Around the same time, his brother-in-law was arrested and ended up spending nine months in prison. Leonard had previously hired him to write software for a significant job he had landed, so when his brother-in-law was released early due to good behavior, Leonard sought to rehire him at his tech company.

An issue with his payroll company soon led Leonard to discover he would need to fire his brother-in-law in order to avoid being dropped by the health insurance he used for his employees.

He told Patch, “I knew someone and cared for someone that had been to prison, and now I see how maybe society is not going to be treating him so nicely. He’d done his time, he’d paid for his crime, but that didn’t seem to matter.”

Galvanized, Leonard fired his brother-in-law and the two planned that the latter would start his own company, so Leonard could hire him as a contractor.

The experience made Leonard realize, “There might be problem that’s bigger than my brother-in-law.” He connected with a friend who worked to help reintegrate people back into the workforce after prison.

The friend told Leonard the biggest problem he saw people encounter after prison was that “nobody will hire them.”

Initially, Leonard, hoped to teach post-prison employees to roast their own coffee, so they could start their own businesses, but he realized teaching home coffee-roasting would take too long to be an effective option for people in post-prison transition programs for less than a year at a time.

Instead of giving up, Leonard tells Patch he designed and built his own coffee machine that could roast for him and could be managed by any employee after a brief period of training.

“The Thing I Was Put on this Planet to Do”

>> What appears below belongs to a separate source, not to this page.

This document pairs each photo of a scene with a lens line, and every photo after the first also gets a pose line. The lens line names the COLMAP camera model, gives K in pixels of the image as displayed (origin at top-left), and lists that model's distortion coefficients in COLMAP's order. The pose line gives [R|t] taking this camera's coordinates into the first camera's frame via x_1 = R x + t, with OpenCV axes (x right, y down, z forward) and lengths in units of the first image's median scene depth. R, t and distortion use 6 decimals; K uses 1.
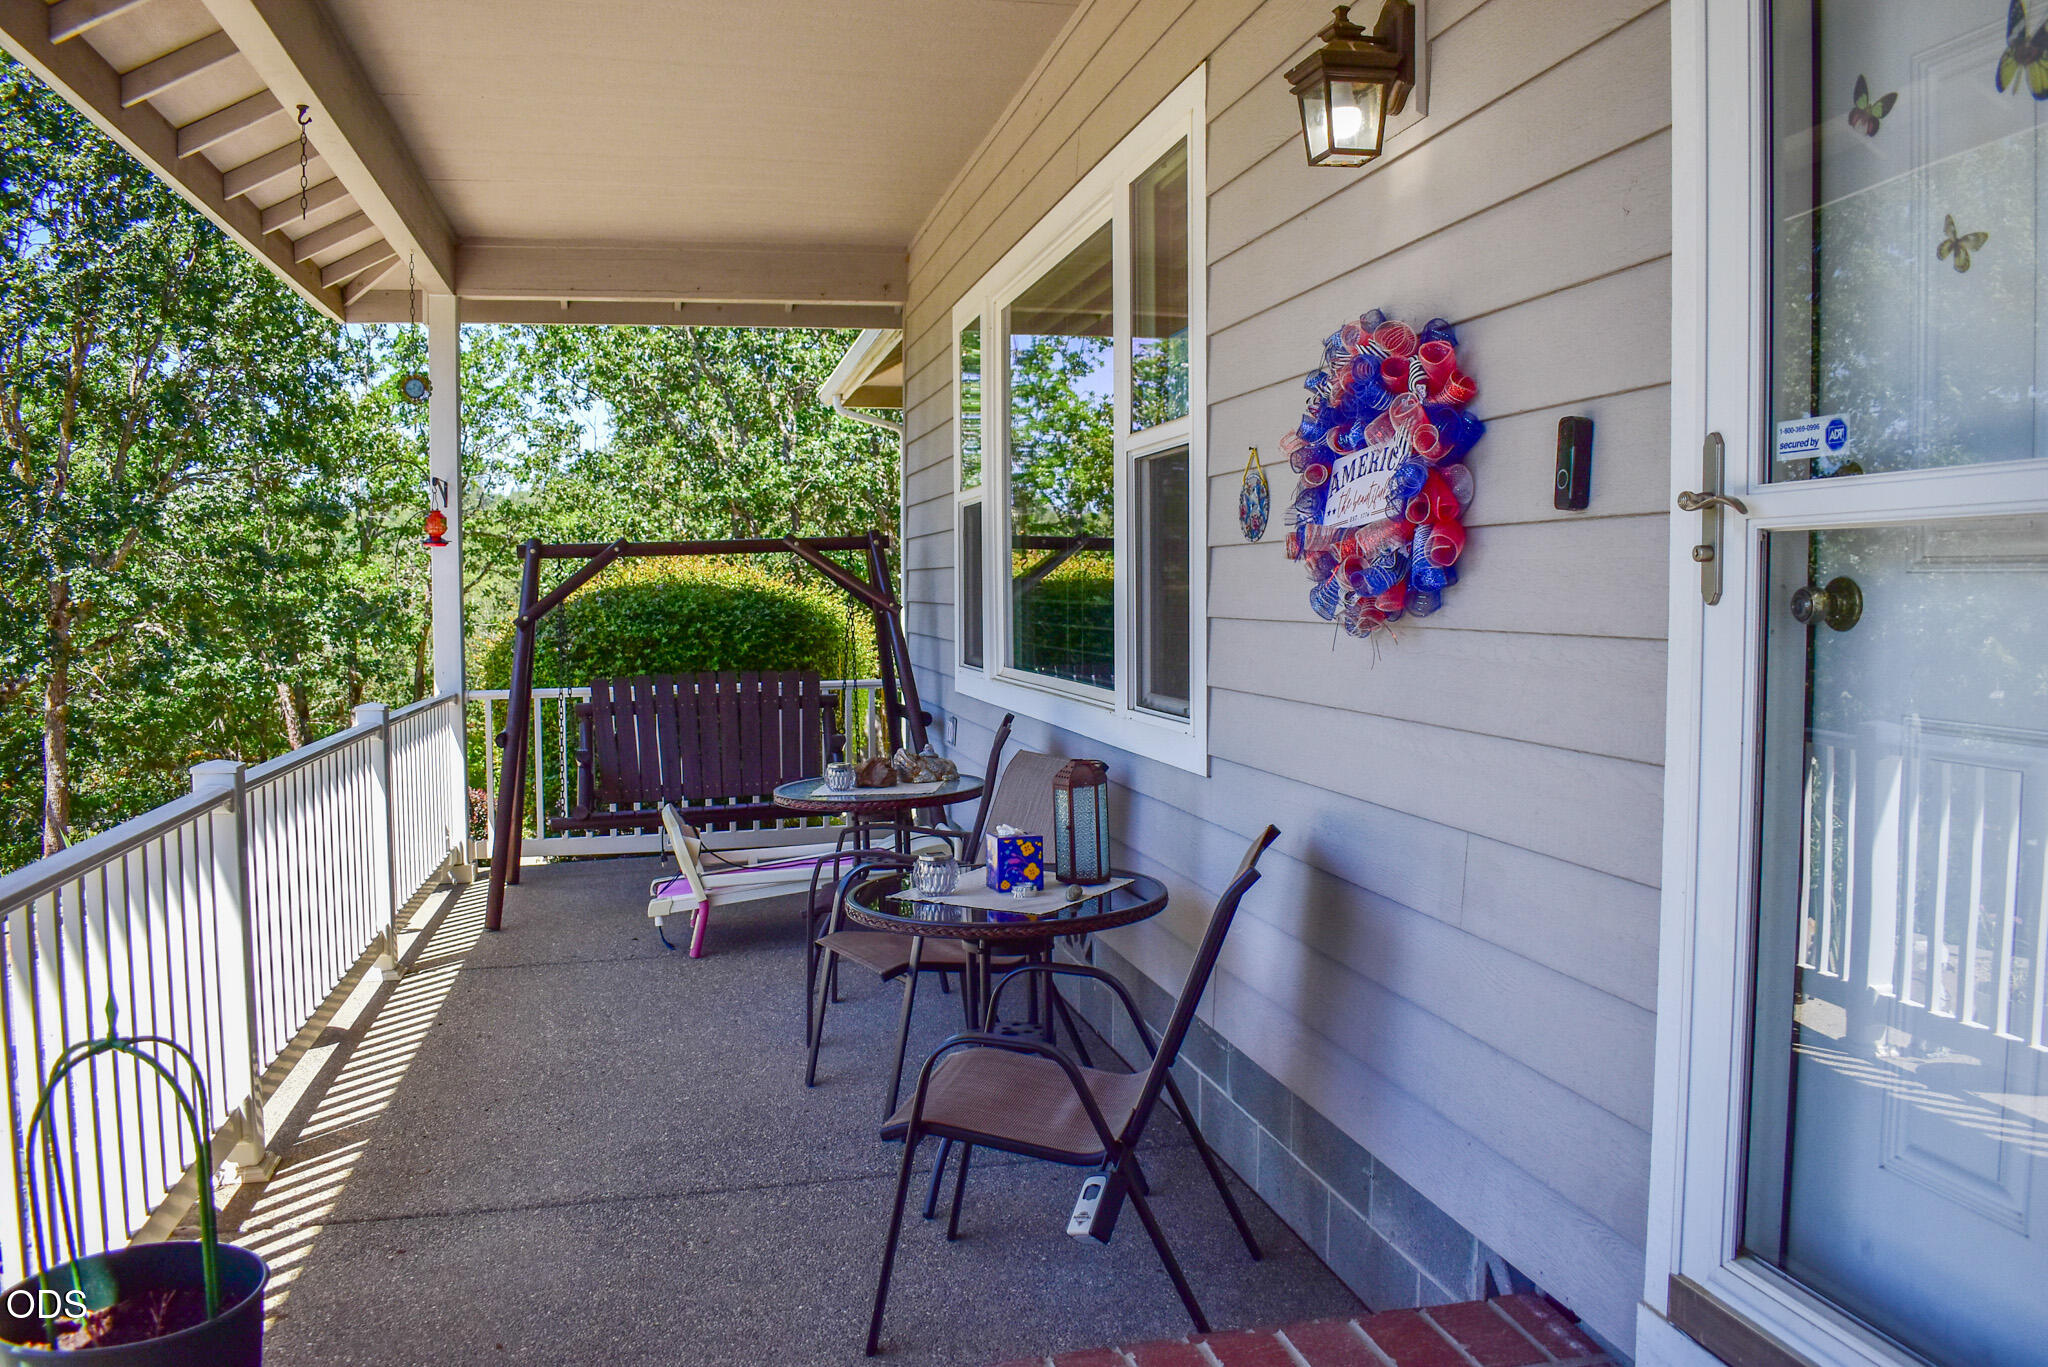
lens RADIAL K [[1615.5, 0, 1024.0], [0, 1615.5, 683.5], [0, 0, 1]] dist [-0.098967, 0.018527]
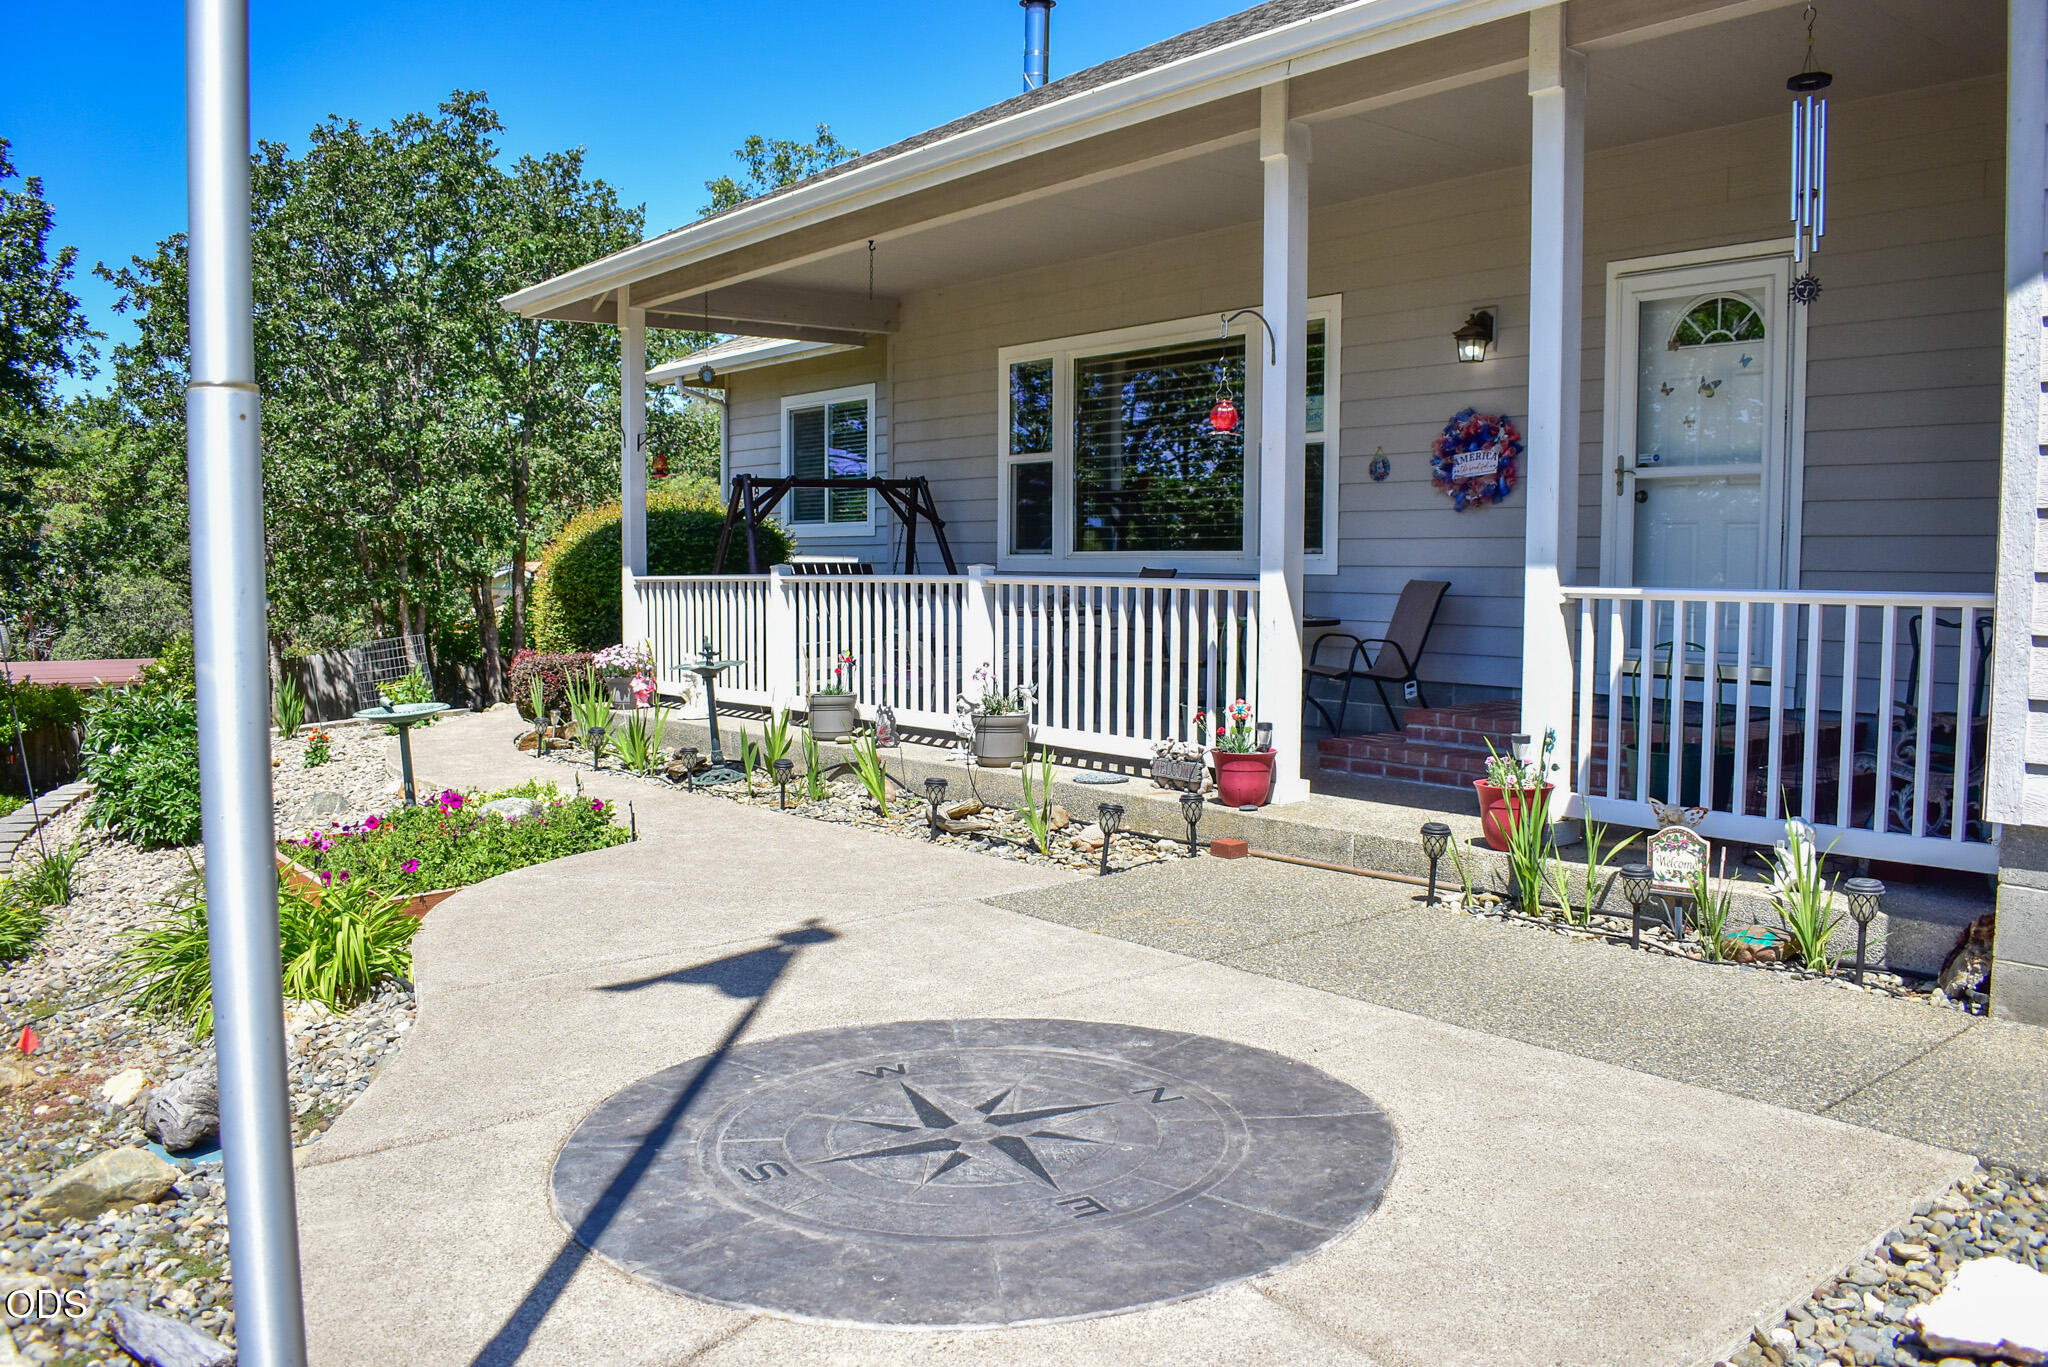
lens RADIAL K [[1615.5, 0, 1024.0], [0, 1615.5, 683.5], [0, 0, 1]] dist [-0.098967, 0.018527]
pose [[0.900434, -0.017248, 0.434651, -2.109422], [0.011328, 0.999804, 0.016207, 0.269188], [-0.434845, -0.009669, 0.900453, -1.585676]]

By 2007, Leonard had hired his first employee, Jim, a former felon and trained mechanic who had served time in prison for drug charges. They started small, with Jim working one day a week and churning out roughly 30 pounds of roasted coffee that Leonard sold to his church mates, family members and friends.

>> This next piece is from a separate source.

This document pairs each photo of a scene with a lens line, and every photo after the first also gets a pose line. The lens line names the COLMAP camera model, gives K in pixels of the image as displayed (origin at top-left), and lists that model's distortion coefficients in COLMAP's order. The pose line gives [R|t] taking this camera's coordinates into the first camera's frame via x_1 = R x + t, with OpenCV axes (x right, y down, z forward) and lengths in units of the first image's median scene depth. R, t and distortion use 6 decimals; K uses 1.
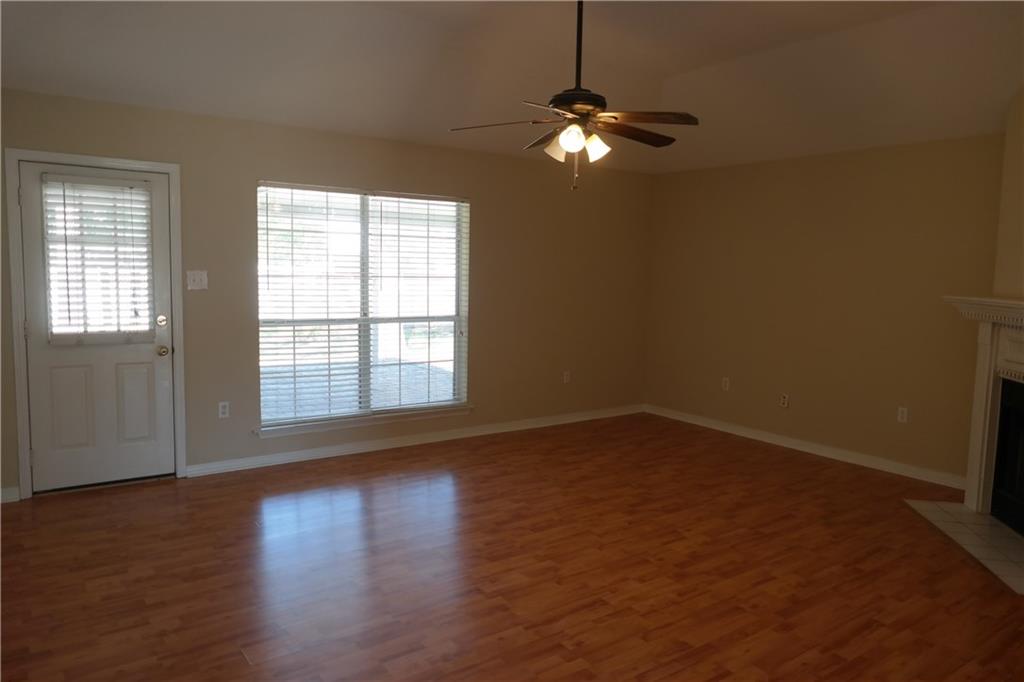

Leonard taught Jim about his coffee-roasting business, which has since employed roughly 60 post-prison men and women in the past 16 years. Since its humble beginnings, I Have a Bean has also gone from selling bags of roasted coffee to neighbors to now selling bulk coffee to local businesses. He said they also recently landed a long-sought after opportunity selling coffee to Wheaton College.

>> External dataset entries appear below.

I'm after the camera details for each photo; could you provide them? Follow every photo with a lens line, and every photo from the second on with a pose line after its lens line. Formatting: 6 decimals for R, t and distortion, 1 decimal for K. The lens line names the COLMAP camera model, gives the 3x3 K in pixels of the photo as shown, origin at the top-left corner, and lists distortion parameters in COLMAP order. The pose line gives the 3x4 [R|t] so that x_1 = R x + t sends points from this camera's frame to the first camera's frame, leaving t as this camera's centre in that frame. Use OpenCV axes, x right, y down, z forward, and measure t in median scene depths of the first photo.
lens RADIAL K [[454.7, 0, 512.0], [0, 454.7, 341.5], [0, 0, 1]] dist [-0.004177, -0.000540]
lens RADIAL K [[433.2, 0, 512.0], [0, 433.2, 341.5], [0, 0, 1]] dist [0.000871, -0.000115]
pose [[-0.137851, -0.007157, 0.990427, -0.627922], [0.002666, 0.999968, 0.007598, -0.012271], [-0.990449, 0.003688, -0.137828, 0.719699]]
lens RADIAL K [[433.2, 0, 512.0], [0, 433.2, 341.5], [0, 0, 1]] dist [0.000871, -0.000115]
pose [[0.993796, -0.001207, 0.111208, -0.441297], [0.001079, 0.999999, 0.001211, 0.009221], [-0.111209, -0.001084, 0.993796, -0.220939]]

Leonard told Patch he hopes to move beyond his flagship roasting facility at 655 Childs St. and open more roasting plants.

In the meantime, he’s living out what he feels is his purpose and helping other people find theirs. I Have a Bean offers a free cup of coffee to anyone who stops by. On Fridays, they welcome small business owners from the community to join them at the roasting plant and offer their goods and services to those who stop in to snag their fresh coffee.

Visitors can meet the employees in person and experience something Leonard said his other employees who have not been to prison realized after working with those who have.

He told Patch, “The people who had not been to prison learned, ‘That’s the same type of person I am. They have hopes and dreams and skills and sometimes families. These aren’t them; they’re me or us.'”

Helping humans learn to humanize other humans through his mission at I Have a Bean is something Leonard won’t be stopping anytime soon.

He said, “This is the thing I was put on the planet to do. This business with these people. If I’m being called to do this, there has to be a way to do this.”